National Inventors Hall of Fame announces 2016 inductees
"I was so humbled when I found out. I did not believe it, because this is such a great honor," 2016 inductee Victor B. Lawrence told CBS News. "For me, this is something that I was really not expecting, it is really a big honor for me."
While Lawrence himself might not necessarily be a household name, his invention of signal processing in telecommunications has had far-reaching impact. An electrical engineer who spent the majority of his career at Bell Laboratories, Lawrence's work essentially made the modern Internet we know today possible. He improved Internet transmission, made high-speed connections more widely available, and kick-started the spread of the web globally.
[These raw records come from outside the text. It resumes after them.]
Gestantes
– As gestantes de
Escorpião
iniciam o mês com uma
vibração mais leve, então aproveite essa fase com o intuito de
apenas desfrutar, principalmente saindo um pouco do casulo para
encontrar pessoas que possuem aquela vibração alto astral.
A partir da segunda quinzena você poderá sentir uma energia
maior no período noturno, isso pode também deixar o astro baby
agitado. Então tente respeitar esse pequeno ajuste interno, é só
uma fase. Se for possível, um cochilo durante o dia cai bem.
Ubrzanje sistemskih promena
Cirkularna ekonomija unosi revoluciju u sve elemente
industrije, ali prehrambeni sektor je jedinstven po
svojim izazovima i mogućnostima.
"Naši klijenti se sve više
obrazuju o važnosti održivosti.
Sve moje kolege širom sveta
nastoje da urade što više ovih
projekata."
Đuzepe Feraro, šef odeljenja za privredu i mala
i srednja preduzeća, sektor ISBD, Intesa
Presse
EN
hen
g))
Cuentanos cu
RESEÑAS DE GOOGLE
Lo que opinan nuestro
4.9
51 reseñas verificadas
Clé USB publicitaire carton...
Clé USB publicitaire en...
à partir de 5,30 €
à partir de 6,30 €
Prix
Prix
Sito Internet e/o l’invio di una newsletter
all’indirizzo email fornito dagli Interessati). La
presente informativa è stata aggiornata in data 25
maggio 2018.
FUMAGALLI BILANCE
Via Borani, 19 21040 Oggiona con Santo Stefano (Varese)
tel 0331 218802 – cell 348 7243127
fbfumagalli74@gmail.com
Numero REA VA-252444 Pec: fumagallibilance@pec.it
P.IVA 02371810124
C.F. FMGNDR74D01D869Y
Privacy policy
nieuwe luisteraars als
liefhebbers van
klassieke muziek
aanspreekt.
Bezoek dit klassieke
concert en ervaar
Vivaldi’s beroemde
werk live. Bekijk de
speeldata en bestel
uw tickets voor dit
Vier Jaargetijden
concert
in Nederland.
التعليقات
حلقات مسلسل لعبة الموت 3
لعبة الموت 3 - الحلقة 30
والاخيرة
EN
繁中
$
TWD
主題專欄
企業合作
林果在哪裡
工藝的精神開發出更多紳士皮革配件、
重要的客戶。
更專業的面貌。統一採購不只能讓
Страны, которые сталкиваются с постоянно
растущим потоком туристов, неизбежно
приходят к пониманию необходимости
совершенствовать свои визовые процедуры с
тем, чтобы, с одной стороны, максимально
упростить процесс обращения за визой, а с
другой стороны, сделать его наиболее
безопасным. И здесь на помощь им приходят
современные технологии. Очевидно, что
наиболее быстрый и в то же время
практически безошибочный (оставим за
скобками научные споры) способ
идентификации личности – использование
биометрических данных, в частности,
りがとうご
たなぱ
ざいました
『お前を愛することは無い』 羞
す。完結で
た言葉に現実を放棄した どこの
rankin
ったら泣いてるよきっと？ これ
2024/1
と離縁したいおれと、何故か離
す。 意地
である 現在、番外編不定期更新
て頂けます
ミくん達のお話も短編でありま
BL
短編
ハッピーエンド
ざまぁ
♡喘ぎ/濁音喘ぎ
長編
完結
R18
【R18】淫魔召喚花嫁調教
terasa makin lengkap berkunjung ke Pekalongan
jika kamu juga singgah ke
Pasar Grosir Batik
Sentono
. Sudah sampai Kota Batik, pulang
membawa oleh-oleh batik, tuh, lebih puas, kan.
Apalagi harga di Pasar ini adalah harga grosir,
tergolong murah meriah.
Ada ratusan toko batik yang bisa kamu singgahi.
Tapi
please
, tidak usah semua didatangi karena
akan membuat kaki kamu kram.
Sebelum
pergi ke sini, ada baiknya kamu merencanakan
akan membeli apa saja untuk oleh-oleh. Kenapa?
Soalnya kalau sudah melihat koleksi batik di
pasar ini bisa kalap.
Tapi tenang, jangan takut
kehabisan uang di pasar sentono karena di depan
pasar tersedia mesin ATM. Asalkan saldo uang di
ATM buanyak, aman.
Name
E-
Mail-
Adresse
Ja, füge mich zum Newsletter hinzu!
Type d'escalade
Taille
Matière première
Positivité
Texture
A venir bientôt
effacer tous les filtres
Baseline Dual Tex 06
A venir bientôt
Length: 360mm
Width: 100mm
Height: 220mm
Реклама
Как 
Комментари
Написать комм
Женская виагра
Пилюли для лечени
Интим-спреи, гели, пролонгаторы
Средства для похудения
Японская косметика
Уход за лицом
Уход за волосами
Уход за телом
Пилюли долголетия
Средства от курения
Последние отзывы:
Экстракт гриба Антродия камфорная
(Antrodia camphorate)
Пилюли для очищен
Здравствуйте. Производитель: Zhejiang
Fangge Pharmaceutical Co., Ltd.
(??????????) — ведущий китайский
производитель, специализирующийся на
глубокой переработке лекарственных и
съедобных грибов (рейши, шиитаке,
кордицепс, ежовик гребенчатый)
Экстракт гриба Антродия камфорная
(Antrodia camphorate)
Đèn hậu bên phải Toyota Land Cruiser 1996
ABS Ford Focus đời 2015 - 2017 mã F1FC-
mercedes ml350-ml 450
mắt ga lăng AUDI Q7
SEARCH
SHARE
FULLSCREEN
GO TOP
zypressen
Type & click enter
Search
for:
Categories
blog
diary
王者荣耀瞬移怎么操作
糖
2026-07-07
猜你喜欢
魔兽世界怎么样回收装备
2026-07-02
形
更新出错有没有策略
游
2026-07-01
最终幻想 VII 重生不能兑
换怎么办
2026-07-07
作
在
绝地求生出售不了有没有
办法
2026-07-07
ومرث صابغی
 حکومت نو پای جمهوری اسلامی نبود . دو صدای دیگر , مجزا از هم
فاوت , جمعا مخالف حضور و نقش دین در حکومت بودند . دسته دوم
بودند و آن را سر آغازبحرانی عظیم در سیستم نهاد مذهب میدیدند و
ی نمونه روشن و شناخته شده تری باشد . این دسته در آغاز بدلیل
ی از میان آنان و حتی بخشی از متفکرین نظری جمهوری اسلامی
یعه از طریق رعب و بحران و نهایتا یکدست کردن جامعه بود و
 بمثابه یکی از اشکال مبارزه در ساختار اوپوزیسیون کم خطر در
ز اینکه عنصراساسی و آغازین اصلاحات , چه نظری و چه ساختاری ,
"This work that I've done has really filtered almost every aspect of our modern lives. You can find it in communications in DSL, in phones, in EKG machines in medicine - it really infiltrates all aspects of our lives," he said.
Lawrence was born in Ghana, and said that one of his driving passions right now is to bring Internet access to the world's developing countries. He has been instrumental in trying to extend high-capacity fiber optic cable along Africa's west coast.
"I have this passion of brining the Internet to the far off nations of this world, and connect a number of countries that have no or limited Internet access," he said.
Lawrence developed his signature achievement in the 1980s as the world started moving away from data transmissions bogged down by masses of wires and cords to a more wireless future. After completing his PhD from the University of London, he was recruited by AT&T with the aim of finding ways, he said, "we could go from the analog world to the digital world."